Road signs in Northern Quebec use English and Inuktitut, but not French

    by vit-kievit

    41 Comments

    1. Canadian_Invader on

      The Quebec language police have been trying to stop them. But they keep getting lost in the wilderness getting there. Lol.

    2. That’s Cree, not Inuktitut. Which makes sense if the photo was taken in Eastmain: Eastmain is a Cree village on James Bay.

    3. vincenzodelavegas on

      In France the stop sign says STOP on it. So technically it is French and also a shit load of other countries. This post explains it better: https://www.reddit.com/r/geoguessr/s/qISyJXm1QM

      Edit: Yes, it’s arrêt in Quebec. The OP’s point isn’t that it isn’t written the right way across Quebec/Canada, but that it isn’t written in French. “Stop” is French.

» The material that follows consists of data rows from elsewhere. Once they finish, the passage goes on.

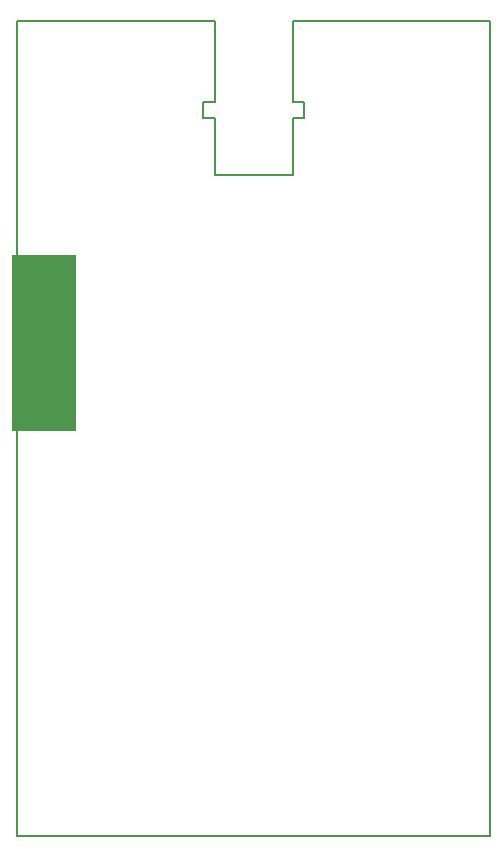
<source format=gko>
G04*
G04 #@! TF.GenerationSoftware,Altium Limited,Altium Designer,18.1.7 (191)*
G04*
G04 Layer_Color=16711935*
%FSLAX25Y25*%
%MOIN*%
G70*
G01*
G75*
%ADD12C,0.00787*%
%ADD119R,0.21654X0.59055*%
D12*
X157480Y-0D02*
X157480Y271654D01*
X91748D02*
X157480D01*
X91748Y244882D02*
Y271654D01*
Y244882D02*
X95685D01*
Y239370D02*
Y244882D01*
X91748Y239370D02*
X95685D01*
X91748Y220473D02*
Y239370D01*
X65764Y220473D02*
X91748D01*
X65764D02*
Y239370D01*
X61827D02*
X65764D01*
X61827D02*
Y244882D01*
X65764D01*
Y271654D01*
X0D02*
X65764D01*
X0Y0D02*
Y271654D01*
Y0D02*
X157480Y-0D01*
D119*
X9055Y164370D02*
D03*
M02*

</source>
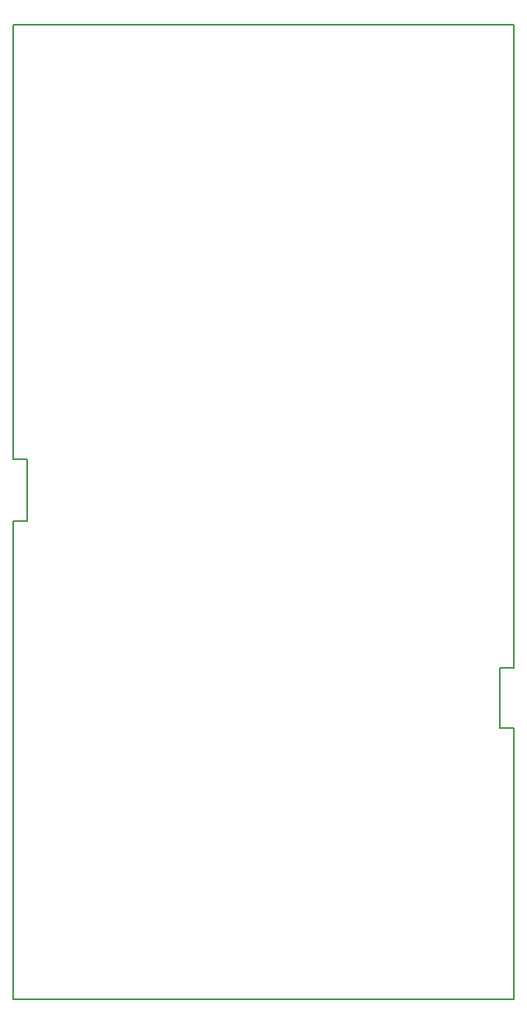
<source format=gbr>
G04 #@! TF.FileFunction,Profile,NP*
%FSLAX45Y45*%
G04 Gerber Fmt 4.5, Leading zero omitted, Abs format (unit mm)*
G04 Created by KiCad (PCBNEW 4.0.5+dfsg1-4) date Thu Jun 15 20:37:51 2017*
%MOMM*%
%LPD*%
G01*
G04 APERTURE LIST*
%ADD10C,0.100000*%
%ADD11C,0.150000*%
G04 APERTURE END LIST*
D10*
D11*
X4000000Y-8460000D02*
X4000000Y-4000000D01*
X4000000Y-9090000D02*
X4000000Y-14000000D01*
X4140000Y-9090000D02*
X4000000Y-9090000D01*
X4140000Y-8460000D02*
X4140000Y-9090000D01*
X4000000Y-8460000D02*
X4140000Y-8460000D01*
X9150000Y-11220000D02*
X9150000Y-14000000D01*
X9000000Y-11220000D02*
X9150000Y-11220000D01*
X9000000Y-10600000D02*
X9000000Y-11220000D01*
X9150000Y-10600000D02*
X9000000Y-10600000D01*
X9150000Y-9900000D02*
X9150000Y-10600000D01*
X9150000Y-4000000D02*
X9150000Y-9900000D01*
X9150000Y-14000000D02*
X4000000Y-14000000D01*
X9150000Y-4000000D02*
X4000000Y-4000000D01*
M02*

</source>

It’s used as a word in everyday French.

    4. ThisIsPaulDaily on

      French speaking people are smart enough to understand what a red octagonal sign means. 

    5. Their language has both candy canes and candy cane with a dot in it.

      ![gif](giphy|u99fFT1YBzyco)

    6. mcgillthrowaway22 on

      Actually this legally counts as French + Inuktitut, not English. The OQLF considers both “Arrêt” and “Stop” to be acceptable french-language signage; though there’s no obvious preference for the former, the latter can be found in some areas (such as in Westmount, an enclave of Montréal). The only rule is that a sign cannot display *both* words: from my experience, the only stop signs in Québec that have both “Arrêt” and “Stop” on them are those in areas administered by the federal government (like at the airport).

    7. You should see Welsh road signs, every single one is in both English and Welsh.
      And many Welsh people don’t speak Welsh anymore 😂

      Sometimes I like to imagine that the Welsh is actually secret messages taking the piss out of England and not actually a translation 😂😂

    8. westcoastwillie23 on

      I spent some time working around radisson a few years back, my limited experience was that the Cree people I met really weren’t big fans of French.

    9. Inuktitut syllabics are borrowed from Cree Language, it is important that Inuit and Cree along with their languages are distinct, James Bay and Northern Quebec are indeed in one Land Claims Agreement but both are unique to their own. The stop sign is in Cree from Eastmain Cree community in Quebec, not Inuktitut.

    10. Over_Variation8700 on

      What’s crazy is the stop signs read Arrêt or both Arrêt and Stop in Quebec but in France it’s all Stop

    11. ManWhoSoldTheWorld01 on

      Maybe there is a special exemption, or just lack of interest in enforcement but in Quebec “Stop” alone is acceptable or “Arrêt” alone.

      It’s illegal to have “Stop” and “Arrêt” on the same sign, regardless of order, because it implies translation, regardless of the actual demographics of the area.

      Although in English areas you will often see “Stop” signs, which as I said, are acceptable.

      You also see these kinds of bilingual signs in other reserves throughout Canada.

    12. That must be a political decision. Who on the world wouldn’t understand the octagonal stop sign? It’s everywhere “stop”, in almost all nations.

    13. Short_Cranberry7562 on

      I worked on a remote project south east of James bay, and the indigenous people on the project all spoke English, barely French. My coworker told me it’s a legacy of missionaries in remote communities deliberately attempting to prevent indigenous integration by teaching English in QC and French in ON communities.
      I don’t know how much of that is BS, but it rings anecdotally true with my experiences in northern Ontario and other northern communities.